Le climat est bien différent de celui qui prévalait lors de la commission Colombie-États-Unis de la fin des années 1990, créée pour
évaluer la qualité de la relation bilatérale, au sein de laquelle les
drogues occupaient une place prépondérante. Douze ans après la
publication de ses conclusions (Commission Colombie-États-Unis,
1998), il est frappant d’observer qu’elle contenait déjà les principales
composantes d’une approche alternative du problème de la drogue,
bien que la majorité de ses propositions n’aient pas été appliquées :
évaluation permanente de la politique antidrogues pour établir son
efficacité ; analyse objective des coûts et bénéfices des politiques
d’épandage aérien ; plus grande attention aux étapes de la chaîne
de production autres que la culture et la distribution ; suivi systématique du débat sur les drogues dans les pays consommateurs et
rejet d’une orientation militaire comme solution au problème.
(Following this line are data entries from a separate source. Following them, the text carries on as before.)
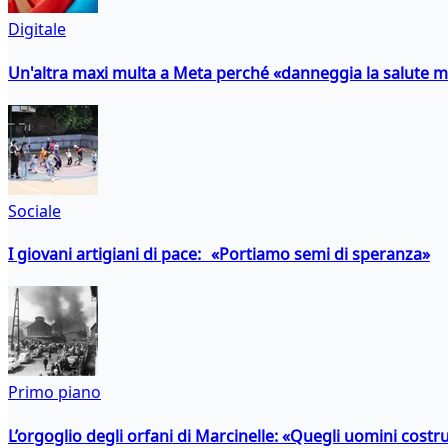
Digitale
Un'altra maxi multa a Meta perché «danneggia la salute m
Sociale
I giovani artigiani di pace: «Portiamo semi di speranza»
Primo piano
L’orgoglio degli orfani di Marcinelle: «Quegli uomini costr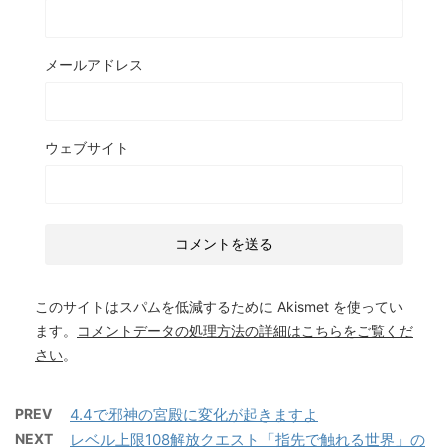
メールアドレス
ウェブサイト
このサイトはスパムを低減するために Akismet を使ってい
ます。
コメントデータの処理方法の詳細はこちらをご覧くだ
さい
。
PREV
4.4で邪神の宮殿に変化が起きますよ
NEXT
レベル上限108解放クエスト「指先で触れる世界」の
Sur la base de l’analyse exposée dans les pages précédentes,
nous avançons les recommandations suivantes en guise de
conclusion :
1) La Colombie doit profiter de son statut actuel pour impulser
une révision large, avec la participation des secteurs représentatifs
des deux pays (ainsi que d’autres pays fortement affectés par le
narcotrafic, comme le Mexique ou le Brésil), du rôle que les drogues
ont joué dans les relations interaméricaines et bilatérales ainsi que
des coûts, résultats et effets négatifs de la « sécurisation ». Bien que
le Conseil de sécurité des Nations unies ne constitue pas l’espace
adéquat pour réaliser cette discussion – justement parce qu’il renforce l’association, indésirable, entre les questions de drogue et de
sécurité – le siège occupé par la Colombie pourrait être utilisé positivement pour avancer ce thème auprès des autres pays membres
de l’organisation.
2) La Colombie devrait diversifier sa stratégie diplomatique actuelle, qui se concentre sur la relation entre Bogotá et Washington,
afin d’entamer des dialogues directs avec les États qui ont adopté
des politiques distinctes de la prohibition et de la pénalisation, en
vue d’apprendre de leurs expériences et de créer des alliances stratégiques. Ce rapprochement devrait inclure les gouvernements locaux des régions les plus affectées par le phénomène du narcotrafic.
102 / narcotrafic : « la guerre aux drogues » en question
3) Dans le même sens, le gouvernement colombien devrait avoir
un dialogue régulier avec les ONG et les institutions académiques
qui se consacrent à la recherche sur les effets de la prohibition en
Colombie comme aux États-Unis, afin de disposer des principaux
éléments d’analyse à l’heure de considérer les stratégies alternatives dans la lutte contre les drogues.
4) Sur base des recommandations de l’USAID comme de l’expérience de la coalition en Afghanistan, les gouvernements colombien
et états-unien devraient canaliser davantage de ressources de la
coopération bilatérale vers des stratégies de développement alternatif et le renforcement de l’État en termes non militaires. Pour que
ces politiques soient durables, il est indispensable qu’elles soient le
produit de négociations et de consensus avec les gouvernements
locaux et les communautés affectées, depuis l’identification du problème à résoudre jusqu’à la conception et la mise en œuvre des
politiques.
5) Le gouvernement colombien doit prendre conscience du
fait que, bien qu’il existe une interdépendance significative entre
les drogues illicites et le conflit armé, le narcotrafic ne dépend pas
exclusivement du conflit, et vice et versa. Des politiques distinctes
doivent donc être adoptées pour aborder ces deux phénomènes,
non seulement dans leurs effets tangibles, mais aussi dans leurs
causes profondes. Aussi, comme la militarisation de la lutte contre
les drogues peut empirer la situation en termes de droits humains,
toute nouvelle stratégie pour combattre le narcotrafic doit intégrer
une proposition explicite permettant de surmonter cette dissonance.